CHARLESTON, S.C. (WCIV) – It was around 4 a.m. on December 18th when 32-year-old Quentin Miller's life came to a screeching end. Now, his family is taking legal action against the downtown restaurant they say played a role in their son's tragic death.
Adam Burnell, an assistant manager for Husk Restaurant, was driving across the Ravenel Bridge when his car rear-ended Miller's mustang. The hit sent Miller's car spiraling across the bridge before bursting into flames.
Burnell, who was later charged with felony DUI, was working at Husk just hours before the crash.
Miller's family has filed a lawsuit claiming wrongful death and negligence among other things against Husk Restaurant, and one local attorney believes they have a case.
"A restaurant or a bar has a privilege to serve alcohol in the state of South Carolina," said David Yarborough, an attorney for Yarborough Applegate Law Firm. "You have to have a license. And, with that license comes responsibility. Whether you're serving that alcohol to your own employees or whether you're serving it to the general public."
Yarborough does not represent the Miller family but, has handled similar cases in the past.
"If they [the restaurant] have management on the scene or in the restaurant who knows that the employees are drinking, and getting intoxicated, either during work or after work, that certainly puts those people in a situation where they can go out and cause harm to the public," said Yarborough.
In South Carolina it is illegal to serve someone who appears to be intoxicated or underage, but there is no state legislation for people serving alcohol.
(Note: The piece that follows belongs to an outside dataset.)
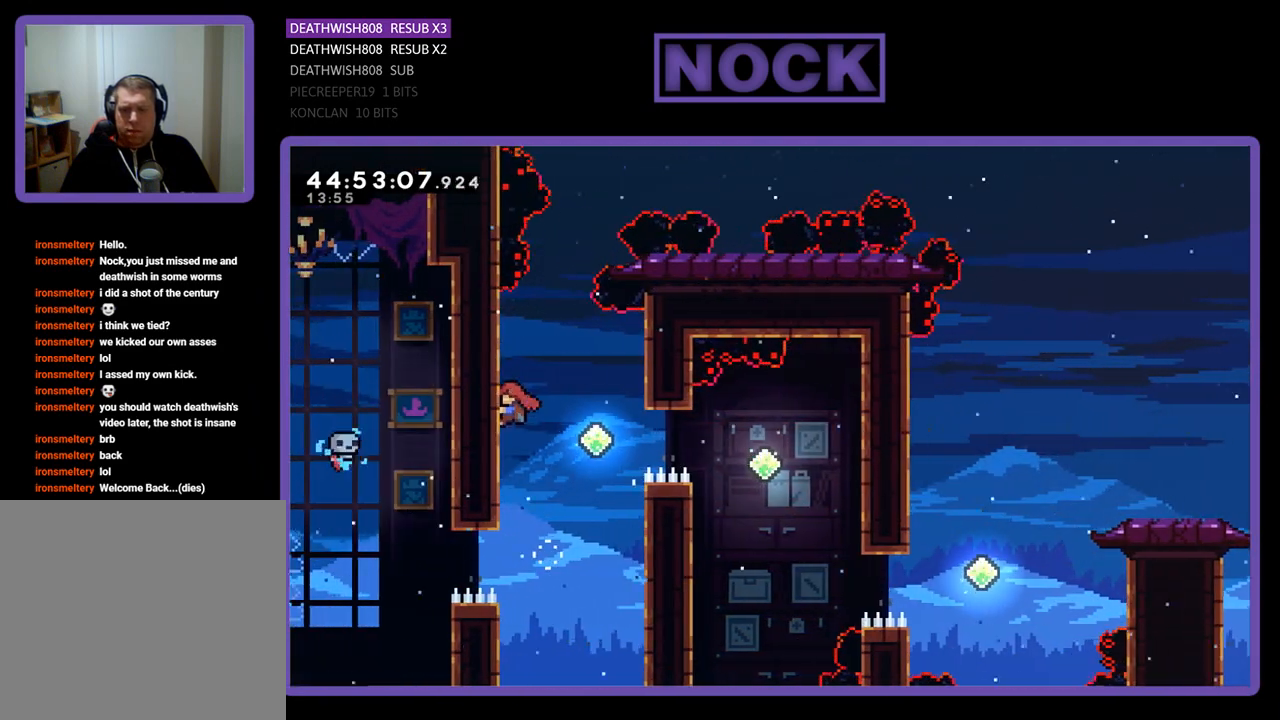
{"buttons": ["R2"], "events": [[33, "DPAD_DOWN", "down"], [100, "DPAD_LEFT", "up"], [200, "DPAD_RIGHT", "down"], [433, "DPAD_DOWN", "up"], [467, "DPAD_RIGHT", "up"]]}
Nor, is there state legislation that requires bartenders or restaurant managers to go through alcohol training.
And there is such a thing as alcohol training. It's called "TIPS."
"TIPS is a one day seminar that we offer to bars and restaurants. We go in and we train the staff to know what to look for if someone's had too much to drink," says Keith Purdy, a TIPS trainer.
The seminar also teaches staff that they can be held liable both civilly and criminally if someone has too much to drink and has an accident.
A representative for Husk Restaurant says all of it's employees, including servers, bartenders and managers are required to undergo alcohol training.
Nonetheless, Yarborough says a lawsuit of this nature is contingent upon proper supervision.
"It's not just if they knew the person was drunk, it's if they knew or should have known they were drunk," Yarborough said.